As declarações do presidente do PT foram feitas na sede nacional do partido, em Brasília, onde ocorre um encontro de dirigentes partidários com deputados estaduais. Ricardo Berzoini ressaltou que a postura da legenda na crise está a cargo dos senadores petistas, e que a direção do PT não pretende oficializar um posicionamento no caso, mas enfatizou que já está claro o posicionamento de defender Renan das pressões dos oposicionistas até por sua lealdade ao presidente Lula.

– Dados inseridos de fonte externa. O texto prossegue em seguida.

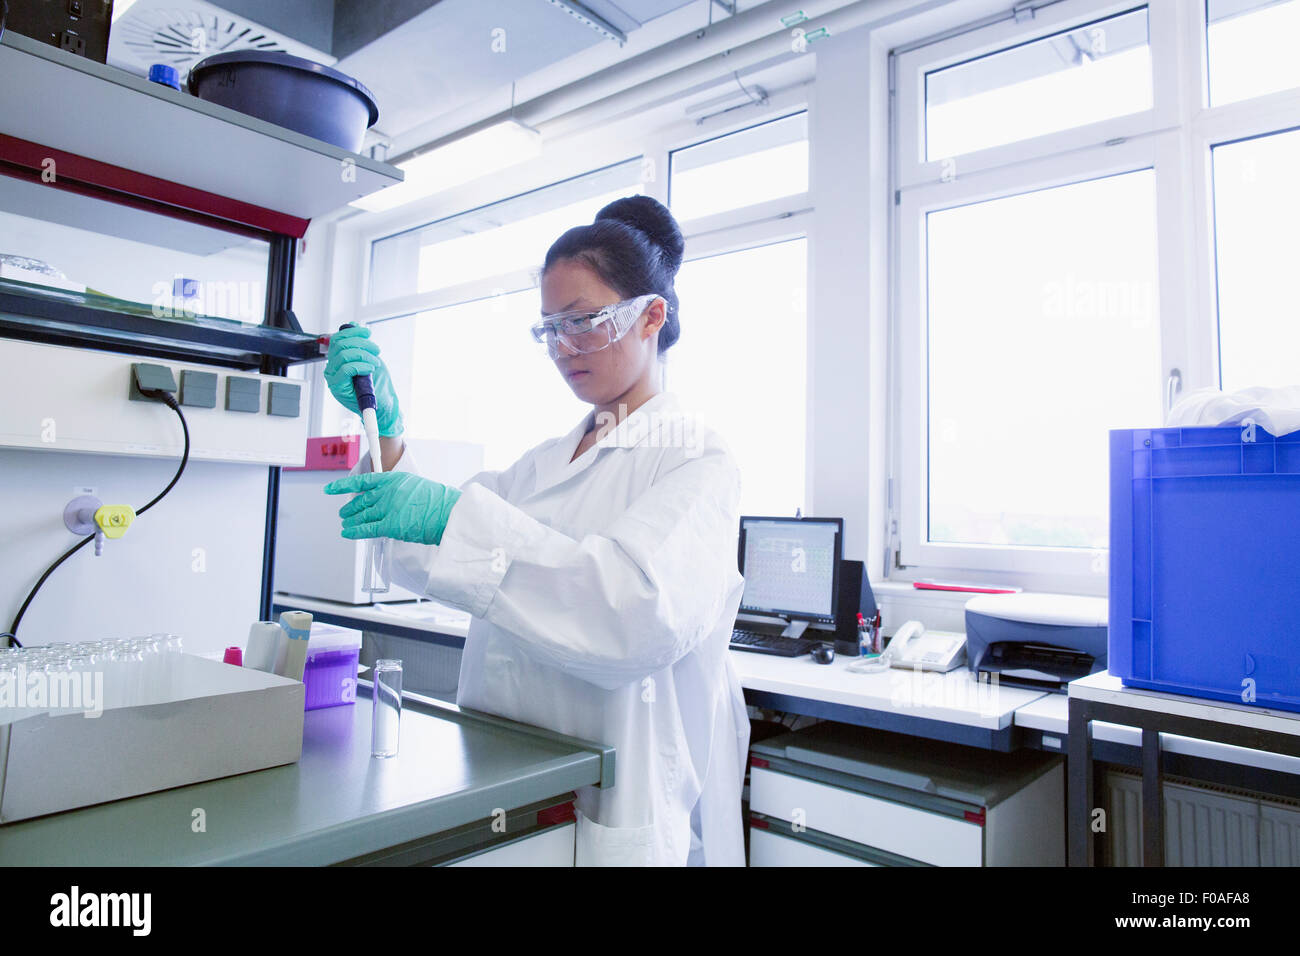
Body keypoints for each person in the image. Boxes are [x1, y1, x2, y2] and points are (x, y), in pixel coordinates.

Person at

O discurso do presidente do partido, no qual faz defesa veemente mas deixa para o senadores o papel de expressar o posicionamento petista, evidencia a saia justa do PT em meio à crise provocada pelas denúncias contra Renan Calheiros.
Os senadores petistas evitam atuar como tropa de choque de Renan, para não desgastar a imagem partidária, mas procuram defendê-lo com atuação nos bastidores do caso e tentam não abrir guerra contra a oposição para não prejudicar as votações de interesse do governo.
Na última quinta-feira, a líder do PT no Senado, senadora Ideli Salvati (PT-SC), agiu como bombeiro para tentar acalmar o acirramento de ânimos provocado pela decisão de Renan Calheiros de adiar a reunião da Mesa Diretora do Senado que decidiria o envio à Polícia Federal de mais uma perícia nos documentos de defesa do investigado no processo disciplinar.
- Queria fazer um apelo para que a gente possa voltar a ter respeito entre nós, a ter calma. O mundo ainda não acabou. Pelo contrário, o mundo e o Brasil parecem que estão muito melhor do que o Plenário desta Casa - apelou Ideli, dizendo-se emocionada e preocupada com os rumos do caso Renan.
Mas a grande preocupação do PT é, entre outras, garantir a normalidade do funcionamento do Congresso para votar projetos de máximo interesse do governo no segundo semestre, como a prorrogação da CPMF - que corresponde a mais de 8% das receitas governamentais.